Johnson Sindhu R, Goek Oemer-Necmi, Singh-Grewal Davinder, Vlad Steven C, Feldman Brian M, Felson David T, Hawker Gillian A, Singh Jasvinder A, Solomon Daniel H
University Health Network, Toronto, Ontario, Canada.
Arthritis Rheum. 2007 Oct 15;57(7):1119-33. doi: 10.1002/art.23018.
To identify classification criteria for the rheumatic diseases and to evaluate their measurement properties and methodologic rigor using current measurement standards.
We performed a systematic review of published literature and evaluated criteria sets for stated purpose, derivation and validation sample characteristics, methods of criteria generation and reduction, and consideration of validity, and reliability.
We identified 47 classification criteria sets encompassing 13 conditions. Approximately 50% of the criteria sets were developed based on expert opinion rather than patient data. Of the 47 criteria sets, control samples were derived from patients with rheumatic disease in 15 (32%) sets, from patients with nonrheumatic diseases in 4 (9%) sets, and from healthy participants in 2 (4%) sets. Where patient data were used, the number of cases ranged from 20-588 and the number of controls from 50-787. In only 1 (2%) criteria set was there a distinct separation between investigators who derived the criteria set and clinicians who provided cases and controls. Authors commented on the need for individual criterion to be reliable in 5 (11%) sets, precise in 5 (11%) sets; authors noted the importance of content validity in 12 (26%) sets, and construct validity in 12 (26%) sets.

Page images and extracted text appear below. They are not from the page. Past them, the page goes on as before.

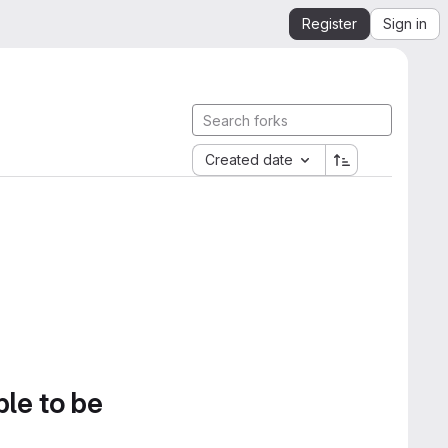
Register
Sign in
Created date
ble to be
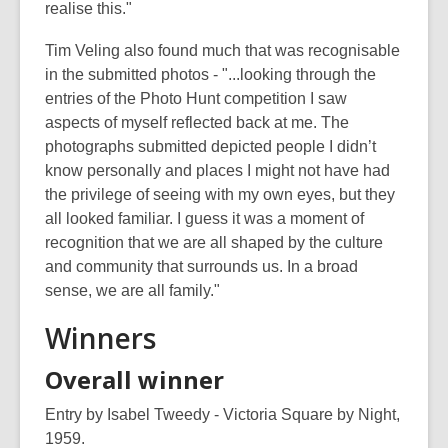
realise this."
Tim Veling also found much that was recognisable
in the submitted photos - "...looking through the
entries of the Photo Hunt competition I saw
aspects of myself reflected back at me. The
photographs submitted depicted people I didn’t
know personally and places I might not have had
the privilege of seeing with my own eyes, but they
all looked familiar. I guess it was a moment of
recognition that we are all shaped by the culture
and community that surrounds us. In a broad
sense, we are all family."
Winners
Overall winner
Entry by Isabel Tweedy - Victoria Square by Night,
1959.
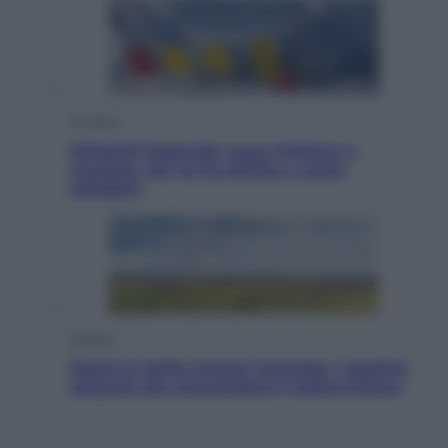
Cronaca
Dolomiti Superski, ecco rimborsi e
voucher: chi ne ha diritto e come
chiederli
Energia
Aiuto! In Italia manca l’energia. I quattro
ostacoli che minacciano il nostro futuro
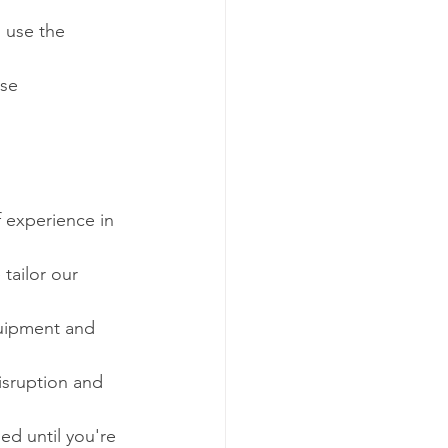
 use the 
se 
f experience in 
tailor our 
quipment and 
sruption and 
ied until you're 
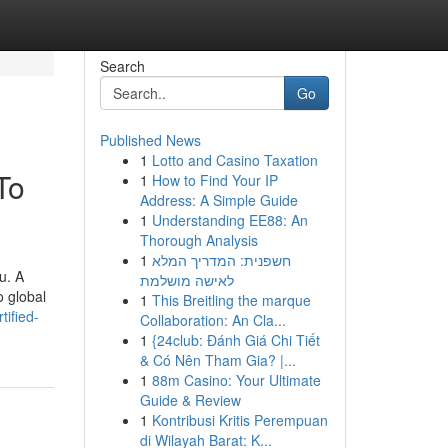
Search
Go
Published News
1
Lotto and Casino Taxation
To
1
How to Find Your IP
Address: A Simple Guide
1
Understanding EE88: An
Thorough Analysis
1
חשפנית: המדריך המלא
u. A
לאישה מושלמת
o global
1
This Breitling the marque
tified-
Collaboration: An Cla...
1
{24club: Đánh Giá Chi Tiết
& Có Nên Tham Gia? |...
1
88m Casino: Your Ultimate
Guide & Review
1
Kontribusi Kritis Perempuan
di Wilayah Barat: K...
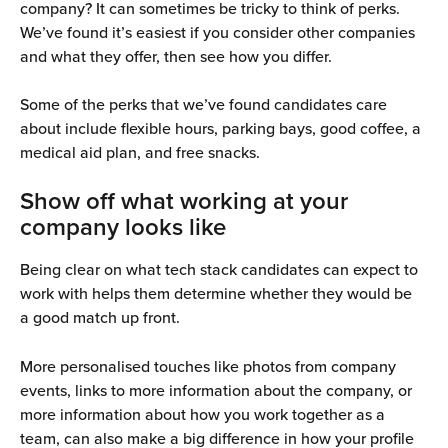
company? It can sometimes be tricky to think of perks. 
We’ve found it’s easiest if you consider other companies 
and what they offer, then see how you differ.
Some of the perks that we’ve found candidates care 
about include flexible hours, parking bays, good coffee, a 
medical aid plan, and free snacks. 
Show off what working at your 
company looks like
Being clear on what tech stack candidates can expect to 
work with helps them determine whether they would be 
a good match up front. 
More personalised touches like photos from company 
events, links to more information about the company, or 
more information about how you work together as a 
team, can also make a big difference in how your profile 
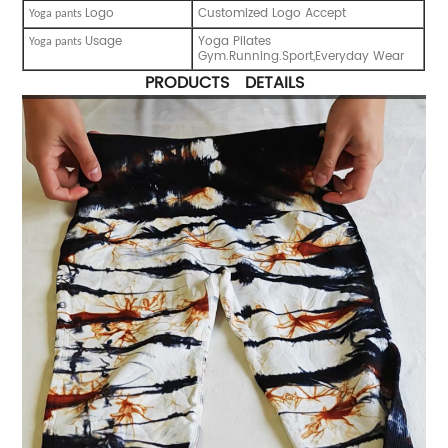
Logo
Customized Logo Accept
Y
oga pants
Usage
Yoga Pilates
Y
oga pants
Gym.Running.Sport,Everyday Wear
PRODUCTS DETAILS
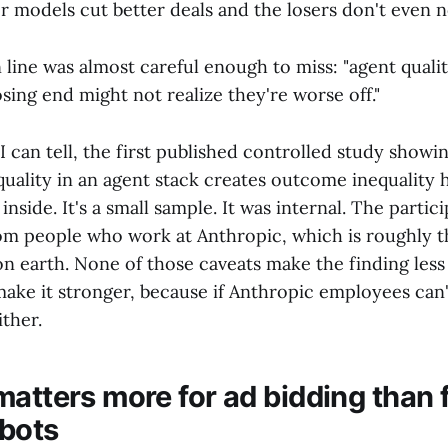
er models cut better deals and the losers don't even n
 line was almost careful enough to miss: "agent quali
sing end might not realize they're worse off."
s I can tell, the first published controlled study showi
quality in an agent stack creates outcome inequality
inside. It's a small sample. It was internal. The partic
rom people who work at Anthropic, which is roughly 
on earth. None of those caveats make the finding less 
ake it stronger, because if Anthropic employees can'
ither.
matters more for ad bidding than 
bots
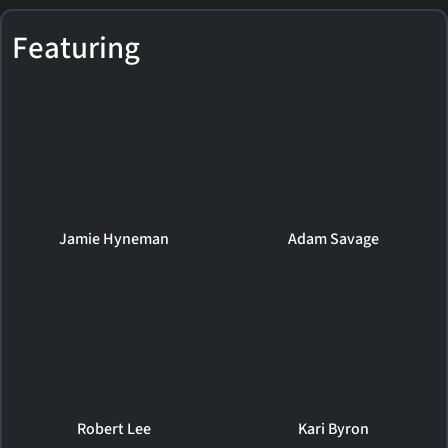
Featuring
Jamie Hyneman
Adam Savage
Robert Lee
Kari Byron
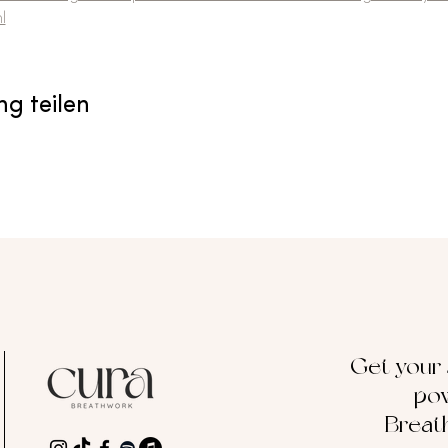
l
ng teilen
Get your
pow
Breat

The variation in methodologic rigor used in sample selection affects the validity and reliability of the criteria sets in different clinical and research settings. Despite potential deficiencies in the methods used for some criteria development, the sensitivity and specificity of many criteria sets is moderate to strong.
确定风湿性疾病的分类标准,并使用当前的测量标准评估其测量属性和方法学严谨性。
我们对已发表的文献进行了系统综述,并评估了标准集的既定目的、推导和验证样本特征、标准生成和简化方法以及有效性和可靠性的考量。
我们确定了涵盖13种疾病的47个分类标准集。约50%的标准集是基于专家意见而非患者数据制定的。在47个标准集中,15个(32%)标准集的对照样本来自风湿性疾病患者,4个(9%)标准集的对照样本来自非风湿性疾病患者,2个(4%)标准集的对照样本来自健康参与者。在使用患者数据的情况下,病例数从20至588不等,对照数从50至787不等。只有1个(2%)标准集在推导标准集的研究人员与提供病例和对照的临床医生之间有明显区分。作者在5个(11%)标准集中提到了个别标准需要可靠,在5个(11%)标准集中提到了精确;作者在12个(26%)标准集中指出了内容效度的重要性,在12个(26%)标准集中指出了结构效度的重要性。
样本选择中使用的方法学严谨性的差异会影响不同临床和研究环境中标准集的有效性和可靠性。尽管一些标准制定方法存在潜在缺陷,但许多标准集的敏感性和特异性为中度至高度。